### Task item
Which of the lines in the data below contain the string "their"? Copy each of them.

Dataset extract below:

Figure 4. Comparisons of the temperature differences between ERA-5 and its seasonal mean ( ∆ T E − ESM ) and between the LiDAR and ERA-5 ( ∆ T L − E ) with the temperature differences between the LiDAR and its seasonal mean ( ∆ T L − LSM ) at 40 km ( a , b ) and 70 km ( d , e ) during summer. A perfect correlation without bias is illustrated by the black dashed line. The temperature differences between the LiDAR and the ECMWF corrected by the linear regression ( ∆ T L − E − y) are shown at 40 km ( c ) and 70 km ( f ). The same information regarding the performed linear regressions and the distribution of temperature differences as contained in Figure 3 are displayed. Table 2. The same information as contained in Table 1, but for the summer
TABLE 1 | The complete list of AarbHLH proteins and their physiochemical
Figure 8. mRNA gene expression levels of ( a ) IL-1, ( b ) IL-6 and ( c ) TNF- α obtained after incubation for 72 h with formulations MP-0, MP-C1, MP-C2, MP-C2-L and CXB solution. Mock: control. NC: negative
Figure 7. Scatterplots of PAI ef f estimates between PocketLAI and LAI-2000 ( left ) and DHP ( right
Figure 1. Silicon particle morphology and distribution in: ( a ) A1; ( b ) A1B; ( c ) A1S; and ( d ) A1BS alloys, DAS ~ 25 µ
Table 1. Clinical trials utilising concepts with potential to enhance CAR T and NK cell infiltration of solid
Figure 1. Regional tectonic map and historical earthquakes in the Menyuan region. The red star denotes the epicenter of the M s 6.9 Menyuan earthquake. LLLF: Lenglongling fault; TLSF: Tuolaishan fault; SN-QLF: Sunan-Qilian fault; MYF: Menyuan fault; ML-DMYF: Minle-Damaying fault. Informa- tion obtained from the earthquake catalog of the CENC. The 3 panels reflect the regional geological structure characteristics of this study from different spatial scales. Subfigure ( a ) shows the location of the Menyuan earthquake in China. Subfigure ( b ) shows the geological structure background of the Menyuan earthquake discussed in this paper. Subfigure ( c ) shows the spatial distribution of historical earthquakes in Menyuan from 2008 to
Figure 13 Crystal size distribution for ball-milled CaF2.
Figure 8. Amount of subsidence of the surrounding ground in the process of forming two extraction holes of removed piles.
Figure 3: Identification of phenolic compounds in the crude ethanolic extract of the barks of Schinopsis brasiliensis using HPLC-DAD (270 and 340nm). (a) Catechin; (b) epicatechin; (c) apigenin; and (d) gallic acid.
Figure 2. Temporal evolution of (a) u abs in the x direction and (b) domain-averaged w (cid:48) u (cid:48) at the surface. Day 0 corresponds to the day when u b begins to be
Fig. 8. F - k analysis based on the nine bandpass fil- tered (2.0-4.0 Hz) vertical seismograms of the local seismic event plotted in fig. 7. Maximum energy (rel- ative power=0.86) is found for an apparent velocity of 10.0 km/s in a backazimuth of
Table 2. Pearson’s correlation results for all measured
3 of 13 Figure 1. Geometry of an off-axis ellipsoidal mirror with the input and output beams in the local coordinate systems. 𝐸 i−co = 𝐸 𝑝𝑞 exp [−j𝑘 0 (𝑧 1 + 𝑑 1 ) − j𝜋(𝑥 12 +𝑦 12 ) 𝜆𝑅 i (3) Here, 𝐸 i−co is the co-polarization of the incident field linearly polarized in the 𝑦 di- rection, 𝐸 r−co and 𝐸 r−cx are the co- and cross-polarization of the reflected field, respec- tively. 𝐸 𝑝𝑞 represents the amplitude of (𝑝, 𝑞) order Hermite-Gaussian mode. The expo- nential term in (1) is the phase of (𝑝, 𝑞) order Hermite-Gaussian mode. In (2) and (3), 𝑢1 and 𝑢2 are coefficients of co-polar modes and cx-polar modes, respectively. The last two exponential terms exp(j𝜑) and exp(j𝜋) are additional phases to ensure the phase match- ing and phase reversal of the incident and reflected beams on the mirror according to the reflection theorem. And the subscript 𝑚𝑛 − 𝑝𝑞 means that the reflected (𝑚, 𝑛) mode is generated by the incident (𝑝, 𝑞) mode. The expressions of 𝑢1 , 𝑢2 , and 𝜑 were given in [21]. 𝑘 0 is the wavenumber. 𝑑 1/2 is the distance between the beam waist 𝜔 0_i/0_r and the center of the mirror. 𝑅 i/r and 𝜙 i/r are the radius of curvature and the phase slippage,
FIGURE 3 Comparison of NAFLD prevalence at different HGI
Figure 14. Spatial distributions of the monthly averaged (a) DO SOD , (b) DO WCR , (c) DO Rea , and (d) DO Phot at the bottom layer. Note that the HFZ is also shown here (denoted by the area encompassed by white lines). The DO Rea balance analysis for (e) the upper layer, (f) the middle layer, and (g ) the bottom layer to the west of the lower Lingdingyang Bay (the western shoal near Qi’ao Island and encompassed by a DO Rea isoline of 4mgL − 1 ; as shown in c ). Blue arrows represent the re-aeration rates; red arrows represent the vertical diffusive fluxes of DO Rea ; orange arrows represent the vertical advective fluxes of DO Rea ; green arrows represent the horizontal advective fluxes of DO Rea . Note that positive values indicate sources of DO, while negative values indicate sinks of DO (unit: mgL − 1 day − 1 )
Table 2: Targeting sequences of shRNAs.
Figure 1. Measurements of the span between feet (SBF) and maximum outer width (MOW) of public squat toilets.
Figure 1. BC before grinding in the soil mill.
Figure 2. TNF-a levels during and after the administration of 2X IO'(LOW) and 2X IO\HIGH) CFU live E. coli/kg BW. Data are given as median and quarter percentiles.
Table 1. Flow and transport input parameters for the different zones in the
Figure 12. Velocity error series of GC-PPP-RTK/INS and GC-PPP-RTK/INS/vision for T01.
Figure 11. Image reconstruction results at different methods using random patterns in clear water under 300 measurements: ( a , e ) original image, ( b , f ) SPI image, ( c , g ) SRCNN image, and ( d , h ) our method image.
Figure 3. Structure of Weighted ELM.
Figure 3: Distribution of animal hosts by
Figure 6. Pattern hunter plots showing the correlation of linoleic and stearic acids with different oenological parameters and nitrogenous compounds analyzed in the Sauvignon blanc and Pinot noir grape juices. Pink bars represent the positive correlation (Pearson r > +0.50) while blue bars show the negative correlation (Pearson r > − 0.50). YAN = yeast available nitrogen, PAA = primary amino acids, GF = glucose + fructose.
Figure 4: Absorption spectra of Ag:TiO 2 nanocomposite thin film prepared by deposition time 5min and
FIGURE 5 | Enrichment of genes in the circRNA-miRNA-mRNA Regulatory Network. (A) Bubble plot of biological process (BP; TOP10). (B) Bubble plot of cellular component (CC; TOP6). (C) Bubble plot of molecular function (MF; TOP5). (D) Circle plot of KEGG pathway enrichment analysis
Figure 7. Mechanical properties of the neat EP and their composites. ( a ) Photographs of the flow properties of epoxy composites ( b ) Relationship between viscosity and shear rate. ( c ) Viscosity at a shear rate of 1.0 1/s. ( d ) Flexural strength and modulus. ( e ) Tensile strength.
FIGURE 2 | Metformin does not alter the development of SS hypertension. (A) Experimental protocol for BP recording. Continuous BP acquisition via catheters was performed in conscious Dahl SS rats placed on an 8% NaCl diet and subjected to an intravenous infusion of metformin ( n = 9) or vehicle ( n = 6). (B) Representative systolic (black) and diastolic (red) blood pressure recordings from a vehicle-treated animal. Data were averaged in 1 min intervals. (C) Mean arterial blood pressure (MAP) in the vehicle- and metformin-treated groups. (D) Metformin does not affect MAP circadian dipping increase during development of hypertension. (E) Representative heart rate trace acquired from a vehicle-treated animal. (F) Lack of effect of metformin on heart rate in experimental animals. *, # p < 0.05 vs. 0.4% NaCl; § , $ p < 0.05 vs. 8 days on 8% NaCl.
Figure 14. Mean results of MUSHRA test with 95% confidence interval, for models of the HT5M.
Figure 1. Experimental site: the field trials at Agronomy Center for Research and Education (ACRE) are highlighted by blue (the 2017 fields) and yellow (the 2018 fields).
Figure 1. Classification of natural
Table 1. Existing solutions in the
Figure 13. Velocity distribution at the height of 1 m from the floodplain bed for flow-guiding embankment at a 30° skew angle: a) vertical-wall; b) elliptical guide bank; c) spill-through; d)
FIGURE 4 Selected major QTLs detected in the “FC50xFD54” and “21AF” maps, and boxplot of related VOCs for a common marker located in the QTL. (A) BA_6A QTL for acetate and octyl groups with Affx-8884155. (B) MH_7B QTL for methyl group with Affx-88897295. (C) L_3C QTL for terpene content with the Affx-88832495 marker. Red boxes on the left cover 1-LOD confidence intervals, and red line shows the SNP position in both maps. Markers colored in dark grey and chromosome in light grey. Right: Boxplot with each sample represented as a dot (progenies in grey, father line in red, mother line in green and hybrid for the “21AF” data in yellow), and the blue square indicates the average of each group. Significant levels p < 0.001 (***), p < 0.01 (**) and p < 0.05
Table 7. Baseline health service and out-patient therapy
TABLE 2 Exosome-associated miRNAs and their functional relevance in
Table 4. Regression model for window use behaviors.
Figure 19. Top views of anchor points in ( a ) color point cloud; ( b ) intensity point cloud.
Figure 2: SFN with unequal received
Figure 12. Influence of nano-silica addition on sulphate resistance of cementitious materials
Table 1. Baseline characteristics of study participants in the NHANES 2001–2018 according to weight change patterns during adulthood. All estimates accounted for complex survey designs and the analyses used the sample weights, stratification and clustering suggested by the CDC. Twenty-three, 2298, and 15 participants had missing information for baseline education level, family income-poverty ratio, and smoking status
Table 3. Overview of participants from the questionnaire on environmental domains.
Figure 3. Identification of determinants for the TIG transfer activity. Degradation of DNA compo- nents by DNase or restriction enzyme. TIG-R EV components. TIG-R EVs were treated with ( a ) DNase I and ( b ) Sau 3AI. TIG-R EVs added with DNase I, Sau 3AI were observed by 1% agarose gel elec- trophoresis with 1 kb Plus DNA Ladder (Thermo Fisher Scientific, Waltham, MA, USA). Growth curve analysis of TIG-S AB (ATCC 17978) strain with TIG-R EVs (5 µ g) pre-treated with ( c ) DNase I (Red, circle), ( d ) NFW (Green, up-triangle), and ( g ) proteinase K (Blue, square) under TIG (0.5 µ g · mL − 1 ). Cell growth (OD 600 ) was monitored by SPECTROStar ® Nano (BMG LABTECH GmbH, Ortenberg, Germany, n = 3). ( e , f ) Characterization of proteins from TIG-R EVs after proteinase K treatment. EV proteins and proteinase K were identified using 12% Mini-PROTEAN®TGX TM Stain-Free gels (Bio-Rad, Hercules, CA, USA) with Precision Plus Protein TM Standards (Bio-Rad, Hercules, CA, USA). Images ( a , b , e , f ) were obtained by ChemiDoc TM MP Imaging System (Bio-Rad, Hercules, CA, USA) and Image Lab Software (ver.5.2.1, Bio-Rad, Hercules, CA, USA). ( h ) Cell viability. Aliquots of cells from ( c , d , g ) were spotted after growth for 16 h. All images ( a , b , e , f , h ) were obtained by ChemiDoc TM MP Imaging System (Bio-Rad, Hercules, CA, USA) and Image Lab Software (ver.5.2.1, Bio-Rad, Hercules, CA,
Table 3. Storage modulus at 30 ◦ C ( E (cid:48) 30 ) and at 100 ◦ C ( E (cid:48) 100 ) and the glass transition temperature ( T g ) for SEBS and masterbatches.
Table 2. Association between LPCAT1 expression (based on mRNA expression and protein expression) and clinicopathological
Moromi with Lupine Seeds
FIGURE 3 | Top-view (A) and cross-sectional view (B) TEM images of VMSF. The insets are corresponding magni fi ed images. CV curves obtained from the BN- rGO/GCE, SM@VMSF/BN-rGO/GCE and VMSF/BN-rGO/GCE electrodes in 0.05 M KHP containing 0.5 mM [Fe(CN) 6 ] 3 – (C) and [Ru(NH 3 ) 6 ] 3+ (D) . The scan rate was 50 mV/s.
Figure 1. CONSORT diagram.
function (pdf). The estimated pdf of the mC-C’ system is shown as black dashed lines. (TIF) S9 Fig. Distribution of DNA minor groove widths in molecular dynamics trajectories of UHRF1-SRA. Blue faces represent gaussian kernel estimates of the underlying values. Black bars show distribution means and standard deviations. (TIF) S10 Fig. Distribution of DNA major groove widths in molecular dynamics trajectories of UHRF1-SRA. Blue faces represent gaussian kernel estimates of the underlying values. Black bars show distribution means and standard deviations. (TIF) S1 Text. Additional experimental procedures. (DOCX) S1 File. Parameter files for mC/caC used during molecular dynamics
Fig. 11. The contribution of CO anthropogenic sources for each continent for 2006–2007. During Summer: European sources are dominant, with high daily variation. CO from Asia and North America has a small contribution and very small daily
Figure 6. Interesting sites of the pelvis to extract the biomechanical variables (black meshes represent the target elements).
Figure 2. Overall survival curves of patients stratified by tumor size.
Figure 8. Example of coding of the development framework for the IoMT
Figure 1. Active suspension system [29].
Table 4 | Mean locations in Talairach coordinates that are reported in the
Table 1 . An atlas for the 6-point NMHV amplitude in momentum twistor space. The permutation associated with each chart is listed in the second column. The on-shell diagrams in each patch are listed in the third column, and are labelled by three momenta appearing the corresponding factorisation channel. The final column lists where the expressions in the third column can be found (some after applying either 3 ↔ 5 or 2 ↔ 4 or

End of Dataset extract.

### Response to the exercise
TABLE 1 | The complete list of AarbHLH proteins and their physiochemical
Figure 7. Mechanical properties of the neat EP and their composites. ( a ) Photographs of the flow properties of epoxy composites ( b ) Relationship between viscosity and shear rate. ( c ) Viscosity at a shear rate of 1.0 1/s. ( d ) Flexural strength and modulus. ( e ) Tensile strength.
TABLE 2 Exosome-associated miRNAs and their functional relevance in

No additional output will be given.